Demokrat dan Republik sama-sama mengatakan bahwa kedua lembaga terlalu terkait untuk dikelola secara terpisah dan bahwa setiap tindakan sepihak oleh pemerintah untuk mengubah struktur saat ini akan melanggar persyaratan hukum untuk penilaian ekstensif sebelum mengubahnya.
Mereka mengatakan juga tidak jelas bagaimana langkah seperti itu, terutama yang dilakukan dengan tergesa-gesa selama transisi presiden, akan membantu krisis saat ini. Amerika Serikat masih memiliki tangan penuh mencari tahu seberapa jauh Rusia menembus ke dalam sistem pemerintahan, apa yang mereka peroleh, bagaimana pertahanan AS gagal dan bagaimana menanggapinya.
Di kalangan keamanan nasional, ada perdebatan mengenai apakah ini adalah contoh lain dari berkurangnya staf Trump yang mencoba mendorong perubahan yang langgeng dalam 30 hari terakhir mereka di kantor, atau mungkin pembalasan terhadap Jenderal Paul Nakasone, cyberchief bintang empat yang memegang kedua jabatan tersebut.

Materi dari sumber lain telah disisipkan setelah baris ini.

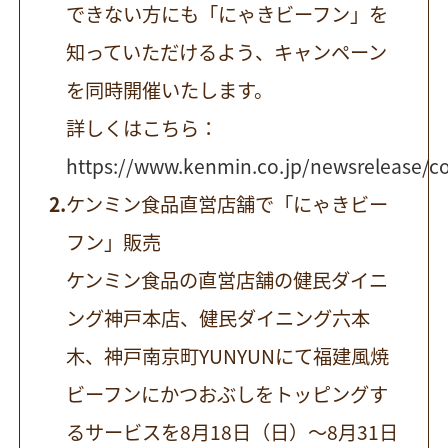
できない方にも「にゃきビーフン」を
知っていただけるよう、キャンペーン
を同時開催いたします。
詳しくはこちら：
https://www.kenmin.co.jp/newsrelease/co
ケンミン食品直営店舗で「にゃきビー
フン」販売
ケンミン食品の直営店舗の健民ダイニ
ング神戸本店、健民ダイニング六本
木、神戸南京町YUNYUNにて福建風焼
ビーフンにかつおぶしをトッピングす
るサービスを8月18日（日）〜8月31日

Tidak ada yang meragukan bahwa pertanyaan apakah dan bagaimana memisahkan kepemimpinan organisasi layak dipertimbangkan, jika tidak ada alasan lain selain Cyber Command dan NSA sering memiliki naluri dan tujuan yang berbeda.

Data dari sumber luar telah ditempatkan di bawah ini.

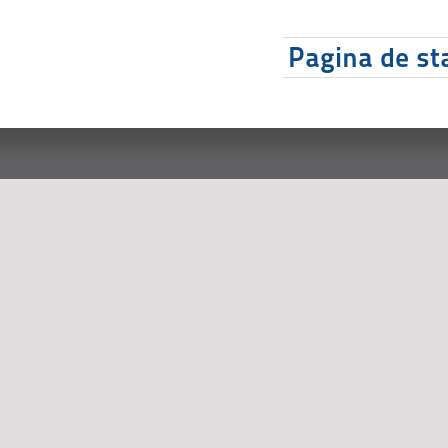
Pagina de sta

“Pekerjaan ini terlalu besar untuk satu orang,” kata Dmitri Alperovitch, ketua Silverado Policy Accelerator, yang sering berurusan dengan kedua organisasi sebagai pendiri CrowdStrike, perusahaan keamanan siber.

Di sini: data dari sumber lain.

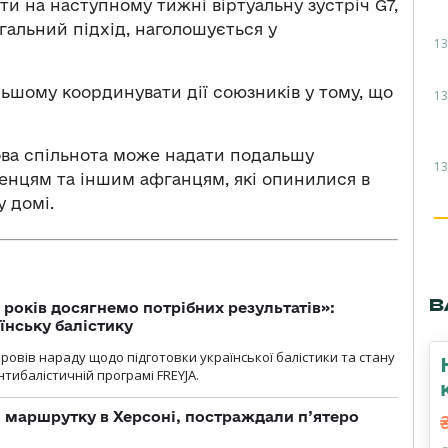
и на наступному тижні віртуальну зустріч G7,
гальний підхід, наголошується у
13
ьшому координувати дії союзників у тому, що
13
ітова спільнота може надати подальшу
13
женцям та іншим афганцям, які опинилися в
у домі.
В
 років досягнемо потрібних результатів»:
їнську балістику
овів нараду щодо підготовки української балістики та стану
тибалістичній програмі FREYJA.
 маршрутку в Херсоні, постраждали п’ятеро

Tetapi pada saat para penyelidik akan mulai memeriksa bagaimana kinerja kedua organisasi dalam salah satu kegagalan intelijen terbesar di zaman modern, tampaknya itu bukan masalah yang paling mendesak.
Beberapa bulan ke depan akan dikonsumsi dengan pertanyaan rahasia dan publik tentang bagaimana SVR, badan intelijen Rusia yang diyakini berada di balik peretasan, masuk ke rantai pasokan perangkat lunak AS tanpa diketahui. Dan jika pembalasan proporsional diperintahkan, terserah Gen Nakasone untuk merancang dan melaksanakannya.
Ron Klain, kepala staf Gedung Putih yang akan datang untuk Presiden terpilih Joe Biden, menyarankan untuk pertama kalinya Minggu (20 Desember) bahwa serangan balik bisa terjadi.
“Ini bukan hanya sanksi,” katanya di “Face the Nation” di CBS. “Ini juga langkah-langkah dan hal-hal yang bisa kita lakukan untuk menurunkan kemampuan aktor asing untuk mengulangi serangan semacam ini.”
Itu akan jatuh ke Gen Nakasone. Dia telah membuat strategi “mempertahankan ke depan” atau “keterlibatan terus-menerus” ciri khas Komando Cyber yang lebih agresif, bertekad untuk meningkatkan biaya menyerang Amerika Serikat.
Tetapi penyelidikan pasti akan memusatkan perhatian besar pada bagaimana komando militer dan NSA, agen mata-mata dengan 40.000 atau lebih karyawan, gagal mendeteksi tindakan Rusia.
Jenderal Nakasone tidak membuat pernyataan publik sejak pengungkapan peretasan. Sementara NSA melakukan upaya publik untuk menjelaskan dirinya sendiri setelah Edward Snowden mengungkapkan rahasia terdalamnya tujuh tahun lalu, pada minggu lalu NSA telah turun ke tanah, seperti yang terjadi ketika banyak cybertools-nya dicuri pada tahun 2016 dan diterbitkan oleh sebuah kelompok yang disebut Shadow Brokers.
Jika Jenderal Nakasone dibatasi oleh proposal untuk satu peran, kemungkinan besar akan menjalankan Komando Siber, sebuah pos militer. Salah satu kandidat yang sering disebut untuk memimpin NSA adalah Chris Inglis, mantan wakil direktur agensi dan profesor tamu di cybersecurity di Akademi Angkatan Laut AS.
Di Capitol Hill, kabar bahwa Pentagon menghidupkan kembali pertanyaan apakah akan mengakhiri komando ganda Jenderal Nakasone memicu teguran cepat.
“Pemerintah kami saat ini menanggapi insiden dunia maya di mana musuh yang canggih memiliki akses ke ribuan jaringan AS,” Senator Angus King dan Ben Sasse, menulis dalam sebuah pernyataan hari Minggu yang bergabung dengan Perwakilan Mike Gallagher dan Jim Langevin. “Sekarang bukan waktunya untuk melakukannya.”